Judith-Rose Thomas completed her Honours degree at School of Visual & Performing Arts, University of Tasmania, Launceston in 2002.

 

 


Symbolic Landscape, gouache on wood 240 x 240cm 2002

The artwork consists of Aboriginal petroglyphs that were carved on the rock formations, most of the particular areas are around the North West and north eastern coastline of Tasmania. The significance of my paintings is to achieve with the use of wood, impasto gel, modelling compound and gouache paint, a portrayal of spiritualism, symbolism and mythology in Aboriginal culture in Tasmania. Using Aboriginal symbols from the past as a perspective into the future. The work will demonstrate a contemporary form of art from an Aboriginal’s perspective, yet recognising the European context of much of its production. Done in geometrical shapes and structure as a form of depicting the Aboriginal people existing in a geometrically constructed and contemporary world.

My mother, Rose Australia Thomas, died when I was two years old. My mother’s mother, Augusta Lavinia Maynard, reared me from an early age in Launceston, along with eleven children and four grandchildren. For a long time, I was cut off from my Aboriginal past.

I began painting with Sandra Walters and then with the late Greg Waddle for 18 months before going to the University of Tasmania. At the moment I’m fulfilling a dream and starting my Master of Fine Arts and Design degree at the University of Tasmania, Launceston.

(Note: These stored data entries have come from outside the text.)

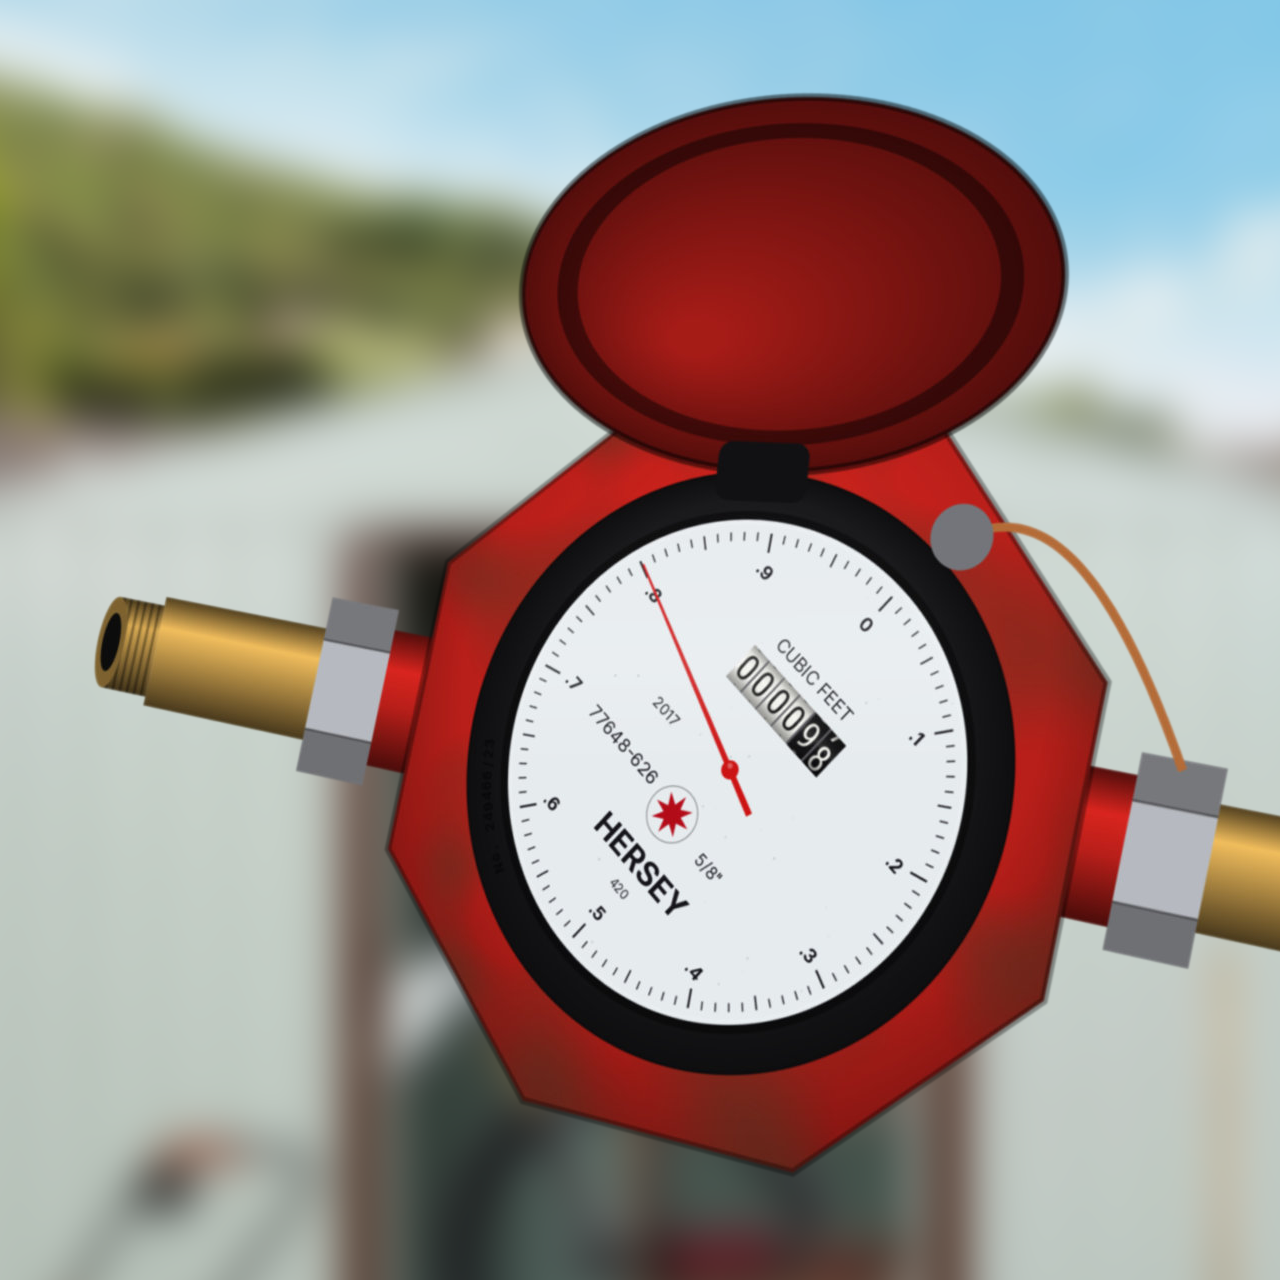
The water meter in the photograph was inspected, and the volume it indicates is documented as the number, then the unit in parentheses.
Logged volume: 97.80 (ft³)
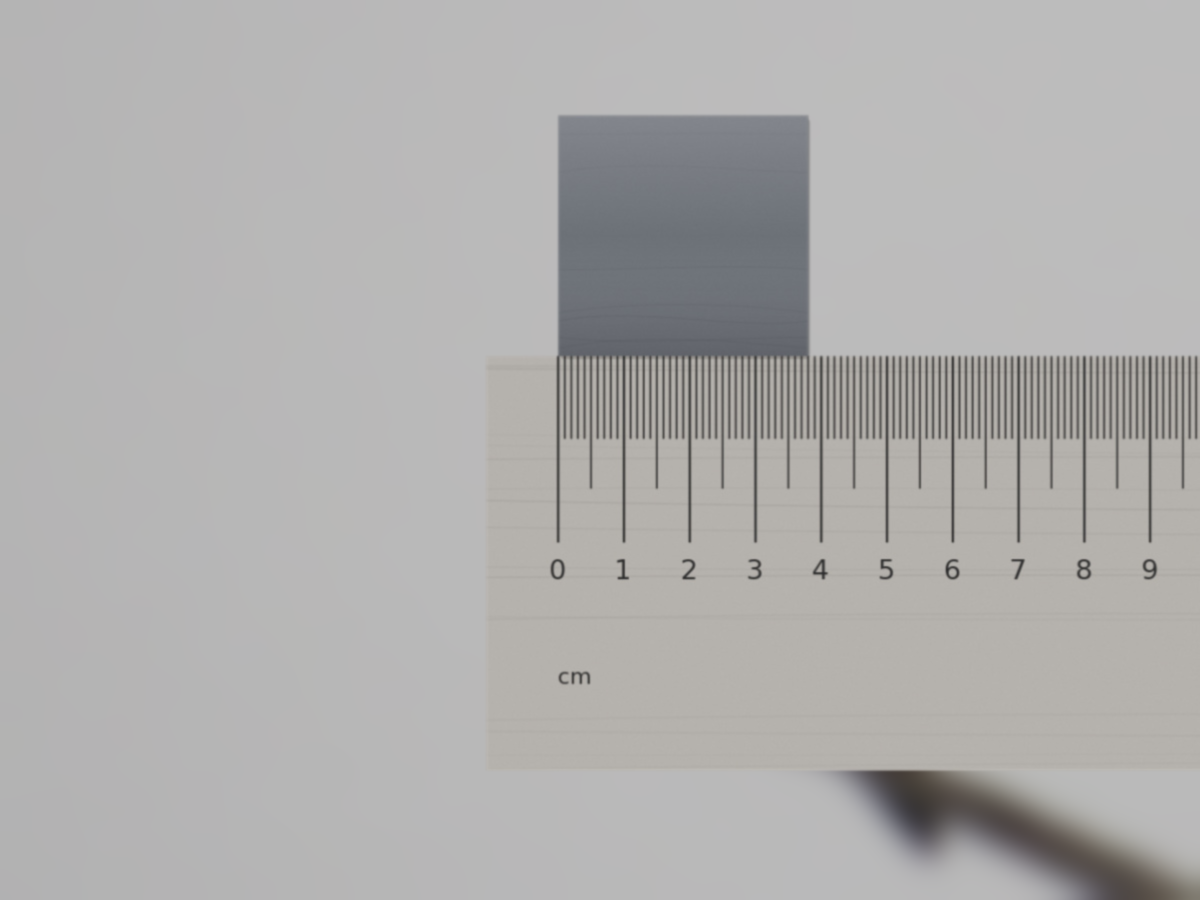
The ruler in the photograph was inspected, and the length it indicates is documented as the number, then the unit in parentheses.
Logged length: 3.8 (cm)
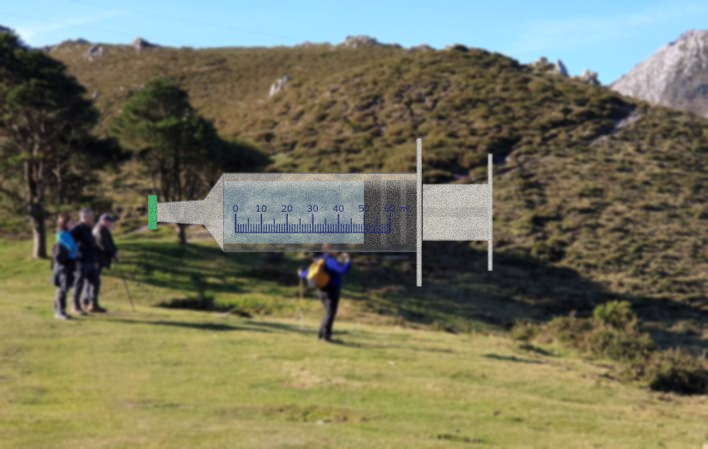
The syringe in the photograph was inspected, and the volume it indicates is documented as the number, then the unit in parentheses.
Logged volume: 50 (mL)
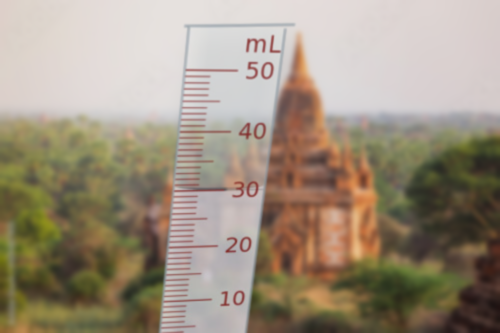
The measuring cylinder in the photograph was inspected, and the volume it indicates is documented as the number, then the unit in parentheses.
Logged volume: 30 (mL)
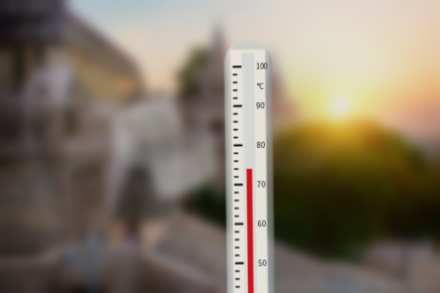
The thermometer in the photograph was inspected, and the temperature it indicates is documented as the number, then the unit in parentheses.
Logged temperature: 74 (°C)
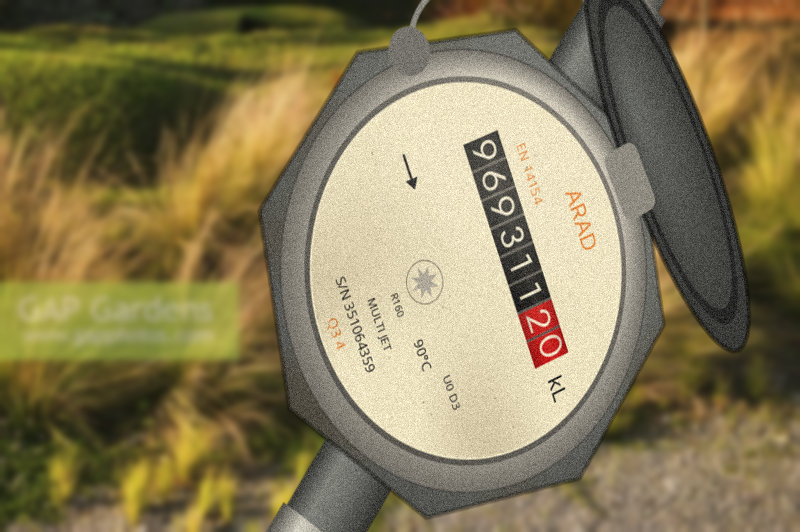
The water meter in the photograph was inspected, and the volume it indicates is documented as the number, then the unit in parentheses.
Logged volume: 969311.20 (kL)
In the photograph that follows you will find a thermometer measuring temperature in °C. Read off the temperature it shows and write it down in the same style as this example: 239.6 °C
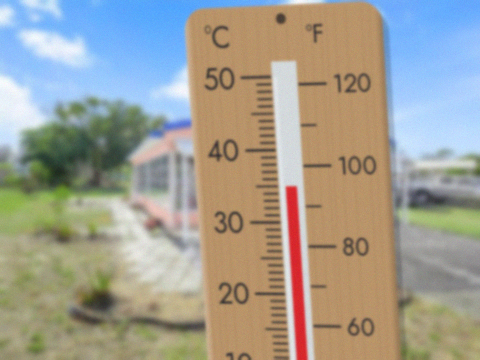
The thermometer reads 35 °C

I live out under the Great Western Tiers, in the small township of Bishopsbourne, a painter’s paradise.

The significance of my project for my painting is to achieve, with the use of wood, impasto gel, modelling compound and gouache, a landscape portraying symbolism, spirituality, and mythology within the Tasmanian aboriginal culture. To achieve this, designs of Tasmanian Aboriginal petroglyphs were formed in the texture of modelling compound and impasto gel to create a sense of Aboriginal presence on the island of Tasmania being a haven for my people. The purpose of the painting, using the Tasmanian Aboriginal petroglyphs, is my way of recording and protecting historical information about Aboriginal ancestral beings decaying or wearing away in time from the natural elements. Using shapes and structures within the work I depict the geometrically constructed contemporary world in which Aboriginal are forced to live under the dominance of white Europeans. Outlines of the Tasmanian Aboriginal petroglyphs are believed to be a form of Aboriginal documentation used to educate their youth thousands of years ago. The framing isolated the work within the constraints of a barrier. Names of Aboriginal people have been inscribed backwards on the two frames, thus connecting them to the past and protecting the petroglyphs for the future. Gold is used to show the wealth of our land and ochre used as a form of decoration references Manalargenna, Chief of Cape Portland tribe from whom I originated. From the times of Manalargenna to a contemporary world of today Tasmania is a safe haven for all my people. Aboriginals who dwell on the Bass Strait islands, are there because that’s where Manalargenna and our ancestors were exiled, and he longed to be on the Cape Portland—Ben Lomond land and although I have seen all of Australia, I see Tasmania as my refuge, my haven.

Judith-Rose Thomas thanks Manalargenna for her Aboriginal heritage, Aunty Molly for her encouragement throughout the time I spent at the University of Tasmania, and Sandra Walters for beginning my life of art.